● INSTRUCTIONS
1. From the article on the week at the United Nations, list every adversary named in the quoted summary of the mood in Washington.
2. Copy the passage of the article on the week at the United Nations between "A Dramatic Week in" and "to be written.", inclusive.

● GIVEN PASSAGE

A Dramatic Week in the History of the United Nations

Ronald Dore (Professor, University of London)

(This article was originally written on Sunday, March 16, 2003)


It has been a dramatic week at the United Nations, a week which will figure prominently when its history comes to be written.

Last autumn, the two most forceful shapers of American foreign and defense policy, Secretary of Defense Donald Rumsfeld and Vice-President Cheney believed themselves to have been given the green light for an attack on Iraq. But at that point, President Bush was persuaded by his Secretary of State, Colin Powell and the British Prime Minister, Tony Blair, to change course, delay unilateral action and take the matter to the UN to seek a Security Council resolution which would legitimate military action. At the time, the hawks did not conceal their disappointment. They must now be feeling satisfied.

And vindicated, for the dominant mood in Washington at the end of this week can be summed up as: "We've wasted our time. All that we achieved by going to the UN was to give our adversaries, the French, the Germans, the Russians, and the Chinese an opportunity to criticise us. We gave them a platform on which they could claim, not our legitimacy but our illegitimacy. It was a great mistake."

It was Britain which struggled desperately to the last minute to secure a UN resolution which would give sanction to military action. Opposition to Britain's involvement in the war was growing in British public opinion. In Parliament, the situation was tense; as many as 120 members of Blair's own party had voted against his policy. For Blair himself, eliminating Saddam Hussein's weapons of mass destruction was a great humanitarian endeavour. For his critics in his own party it was a mere excuse for the American hegemon to assert its unilateral and self-interested will. But among those critics a majority took the view that if there was a so-called Second Security Council Resolution – a resolution explicitly authorising military action, they would reluctantly agree. But if it were merely a matter of the US and Britain acting alone they would oppose it. Blair's answer remained confident: "No problem. We shall undoubtedly obtain that Second Resolution. However, should the resolution fail as a result of an "unreasonable" veto [he meant a veto by the French] we should be entitled to ignore that veto.*1

However, as it turned out, the French veto was neither here nor there. After the report of the UNMOVIC Chief Inspector on 7 March, the United States and Britain moved to present a draft resolution to the Security Council which amounted to an ultimatum to Saddam Hussein. But the majority wanted not war, but a continuation of the inspections. There seemed little hope of getting the 9 vote majority which would confer some kind of moral legitimacy on military action even if a veto caused the resolution formally to fail. Then, over the next two or three days, there began a fierce battle of the persuasions – and of aid-promising bribes – conducted – on the one hand by Britain and the US, on the contrary hand by France -- by telephone at foreign minister level, prime ministerial level, presidential level. Foreign Minister Kawaguchi was mobilised to telephone the foreign ministers of Guinea and Cameroon, though she said at her press conference that the question of Japanese aid to those countries was not discussed.

● PROVIDED RECORDS
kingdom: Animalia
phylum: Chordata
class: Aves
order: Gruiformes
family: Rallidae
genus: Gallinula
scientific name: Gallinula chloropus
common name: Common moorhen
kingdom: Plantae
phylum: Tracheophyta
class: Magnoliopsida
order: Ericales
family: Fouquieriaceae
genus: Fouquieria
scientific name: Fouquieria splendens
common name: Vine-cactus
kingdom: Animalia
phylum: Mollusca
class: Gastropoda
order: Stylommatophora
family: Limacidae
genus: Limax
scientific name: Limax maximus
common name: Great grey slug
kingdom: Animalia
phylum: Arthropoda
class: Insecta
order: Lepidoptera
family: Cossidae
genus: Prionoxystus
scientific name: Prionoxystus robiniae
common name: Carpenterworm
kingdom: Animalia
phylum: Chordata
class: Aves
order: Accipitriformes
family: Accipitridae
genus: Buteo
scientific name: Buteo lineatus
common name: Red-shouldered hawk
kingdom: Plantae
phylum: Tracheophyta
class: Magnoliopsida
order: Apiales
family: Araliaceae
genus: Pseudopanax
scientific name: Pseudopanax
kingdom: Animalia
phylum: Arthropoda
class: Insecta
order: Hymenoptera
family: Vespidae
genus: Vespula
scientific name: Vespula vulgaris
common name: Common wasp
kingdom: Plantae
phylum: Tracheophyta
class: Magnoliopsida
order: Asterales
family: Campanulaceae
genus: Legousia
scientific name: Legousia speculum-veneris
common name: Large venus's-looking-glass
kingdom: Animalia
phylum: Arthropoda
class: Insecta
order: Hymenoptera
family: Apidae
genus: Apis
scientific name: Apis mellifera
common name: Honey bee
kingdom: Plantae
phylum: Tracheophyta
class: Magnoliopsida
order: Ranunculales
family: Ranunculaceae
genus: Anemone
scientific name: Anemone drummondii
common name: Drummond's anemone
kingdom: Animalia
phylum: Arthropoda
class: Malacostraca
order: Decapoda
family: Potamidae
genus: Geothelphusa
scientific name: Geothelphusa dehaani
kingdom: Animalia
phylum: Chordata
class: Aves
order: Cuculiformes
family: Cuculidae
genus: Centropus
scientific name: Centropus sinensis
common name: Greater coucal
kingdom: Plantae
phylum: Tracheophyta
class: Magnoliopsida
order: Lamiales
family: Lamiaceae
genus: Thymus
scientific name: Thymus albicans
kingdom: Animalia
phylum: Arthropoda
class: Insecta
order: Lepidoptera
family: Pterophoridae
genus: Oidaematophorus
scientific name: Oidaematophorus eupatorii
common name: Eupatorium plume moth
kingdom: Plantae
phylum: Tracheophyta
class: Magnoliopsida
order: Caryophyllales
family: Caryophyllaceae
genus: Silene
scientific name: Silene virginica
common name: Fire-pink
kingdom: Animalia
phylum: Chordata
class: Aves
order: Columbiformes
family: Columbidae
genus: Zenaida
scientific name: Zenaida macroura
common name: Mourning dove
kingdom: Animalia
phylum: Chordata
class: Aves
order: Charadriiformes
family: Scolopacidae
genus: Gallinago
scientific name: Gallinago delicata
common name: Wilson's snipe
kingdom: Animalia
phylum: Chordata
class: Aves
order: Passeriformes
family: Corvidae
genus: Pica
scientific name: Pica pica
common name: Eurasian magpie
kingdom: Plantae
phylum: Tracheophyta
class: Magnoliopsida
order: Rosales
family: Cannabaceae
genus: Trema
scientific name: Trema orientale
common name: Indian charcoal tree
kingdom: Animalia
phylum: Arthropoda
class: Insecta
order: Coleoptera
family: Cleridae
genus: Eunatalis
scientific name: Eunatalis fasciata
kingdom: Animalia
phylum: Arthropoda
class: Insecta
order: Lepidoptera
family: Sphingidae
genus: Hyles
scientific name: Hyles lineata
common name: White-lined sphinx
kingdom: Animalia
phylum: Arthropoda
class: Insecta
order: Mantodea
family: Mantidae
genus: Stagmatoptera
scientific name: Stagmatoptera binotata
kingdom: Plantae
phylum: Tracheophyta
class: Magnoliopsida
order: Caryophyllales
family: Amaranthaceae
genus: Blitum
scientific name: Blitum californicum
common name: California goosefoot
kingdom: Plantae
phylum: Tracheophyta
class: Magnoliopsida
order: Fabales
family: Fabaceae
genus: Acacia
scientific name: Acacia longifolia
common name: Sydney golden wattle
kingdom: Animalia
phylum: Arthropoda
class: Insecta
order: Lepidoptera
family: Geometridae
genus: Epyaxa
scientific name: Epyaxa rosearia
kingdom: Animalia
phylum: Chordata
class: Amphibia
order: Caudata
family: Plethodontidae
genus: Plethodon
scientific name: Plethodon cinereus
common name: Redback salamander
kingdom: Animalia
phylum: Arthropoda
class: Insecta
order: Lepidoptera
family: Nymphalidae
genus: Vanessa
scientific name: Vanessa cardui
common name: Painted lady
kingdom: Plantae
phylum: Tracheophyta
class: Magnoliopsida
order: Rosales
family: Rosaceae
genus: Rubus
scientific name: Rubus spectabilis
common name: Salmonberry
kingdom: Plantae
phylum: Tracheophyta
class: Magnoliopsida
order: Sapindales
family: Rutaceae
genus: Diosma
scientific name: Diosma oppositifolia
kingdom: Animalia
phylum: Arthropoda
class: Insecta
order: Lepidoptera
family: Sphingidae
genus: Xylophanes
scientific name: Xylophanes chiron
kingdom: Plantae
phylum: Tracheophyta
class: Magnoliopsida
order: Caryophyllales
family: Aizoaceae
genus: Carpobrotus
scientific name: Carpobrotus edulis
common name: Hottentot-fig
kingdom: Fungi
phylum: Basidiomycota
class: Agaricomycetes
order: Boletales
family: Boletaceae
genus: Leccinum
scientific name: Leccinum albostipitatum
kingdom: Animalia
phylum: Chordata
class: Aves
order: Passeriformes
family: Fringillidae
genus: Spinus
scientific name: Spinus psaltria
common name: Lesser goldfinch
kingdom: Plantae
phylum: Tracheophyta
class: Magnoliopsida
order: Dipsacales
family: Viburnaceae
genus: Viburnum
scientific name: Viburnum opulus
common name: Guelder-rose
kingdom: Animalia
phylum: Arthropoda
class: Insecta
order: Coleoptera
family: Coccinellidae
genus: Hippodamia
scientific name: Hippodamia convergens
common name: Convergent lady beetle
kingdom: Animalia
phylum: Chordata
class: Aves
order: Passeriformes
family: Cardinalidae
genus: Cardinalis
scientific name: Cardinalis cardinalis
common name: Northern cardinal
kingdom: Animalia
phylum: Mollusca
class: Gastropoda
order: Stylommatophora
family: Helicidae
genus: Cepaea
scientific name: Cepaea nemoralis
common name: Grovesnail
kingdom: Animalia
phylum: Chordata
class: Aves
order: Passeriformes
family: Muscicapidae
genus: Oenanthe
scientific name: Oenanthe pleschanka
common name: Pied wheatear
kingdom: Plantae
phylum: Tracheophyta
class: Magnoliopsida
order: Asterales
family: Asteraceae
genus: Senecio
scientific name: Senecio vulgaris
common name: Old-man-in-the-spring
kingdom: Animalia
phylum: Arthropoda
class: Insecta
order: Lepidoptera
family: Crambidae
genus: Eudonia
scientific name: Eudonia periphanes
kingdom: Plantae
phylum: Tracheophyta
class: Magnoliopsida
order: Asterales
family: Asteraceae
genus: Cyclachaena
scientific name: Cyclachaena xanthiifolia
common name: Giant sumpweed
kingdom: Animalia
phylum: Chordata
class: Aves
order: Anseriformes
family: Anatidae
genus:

● SOLUTIONS BELOW
1.
the French
the Germans
the Russians
the Chinese

2.
A Dramatic Week in the History of the United Nations

Ronald Dore (Professor, University of London)

(This article was originally written on Sunday, March 16, 2003)


It has been a dramatic week at the United Nations, a week which will figure prominently when its history comes to be written.